Em certa medida, o atraso educacional faz com que, recorrentemente, parcela da população tenha dificuldade de interpretar a dimensão da incompetência dos seus governantes. Ao mesmo tempo, a opinião pública pode ser facilmente manipulada. Isso faz com seja cômodo para alguns grupos usar a máquina pública para perseguir seus interesses individuais.

Para além da questão política, em um país marcado pela exclusão e baixa mobilidade social, a educação tem o potencial de aumentar a chance de o pobre prosperar e ascender socialmente.

Isso ocorre porque, dada a ausência de herança, capital e influência familiar, uma educação de má qualidade condena os desfavorecidos a permanecer na mesma condição de vulnerabilidade social dos seus pais.

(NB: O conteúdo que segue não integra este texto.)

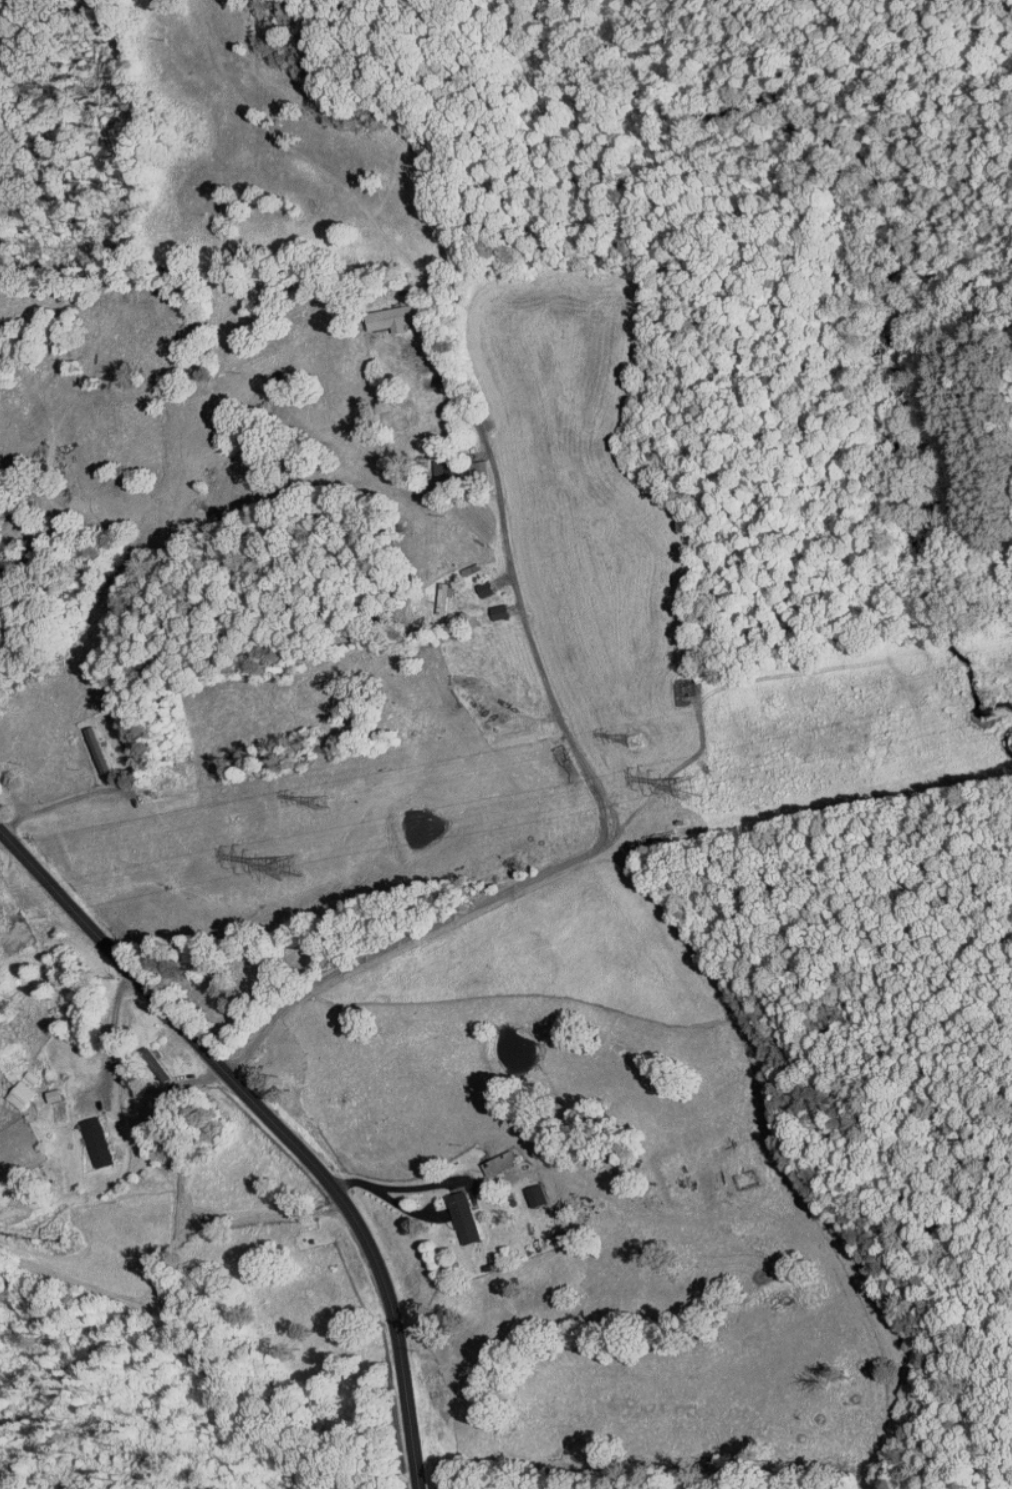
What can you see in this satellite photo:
road: (121, 219)
building: (389, 312)
road: (454, 380)
building: (436, 466)
road: (35, 503)
building: (476, 582)
building: (433, 592)
building: (490, 605)
power tower: (638, 741)
power tower: (695, 789)
power tower: (325, 806)
road: (600, 845)
power tower: (293, 869)
road: (112, 1032)
building: (148, 1059)
building: (11, 1089)
road: (276, 1120)
building: (89, 1136)
building: (490, 1156)
building: (527, 1189)
building: (454, 1212)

De tal modo, o status socioeconômico da família acaba sendo refletido nas futuras gerações e, assim, constitui um mecanismo adicional que fortalece o que se convencionou chamar de armadilha da pobreza.

Em vários aspectos, o Brasil do futuro acaba sendo apenas uma projeção do passado. Existe uma inércia na reprodução da estrutura socioeconômica e política que precisa ser quebrada para avançarmos em direção a uma sociedade mais justa e próspera.

E, nesse processo, é preciso tomar cuidado para não perdemos tempo com lutas não essenciais. Talvez a grande batalha seja, e talvez sempre será, contra a ignorância.

O título é uma homenagem à música “Yá Yá Massemba”, de José Capinam e Roberto Mendes.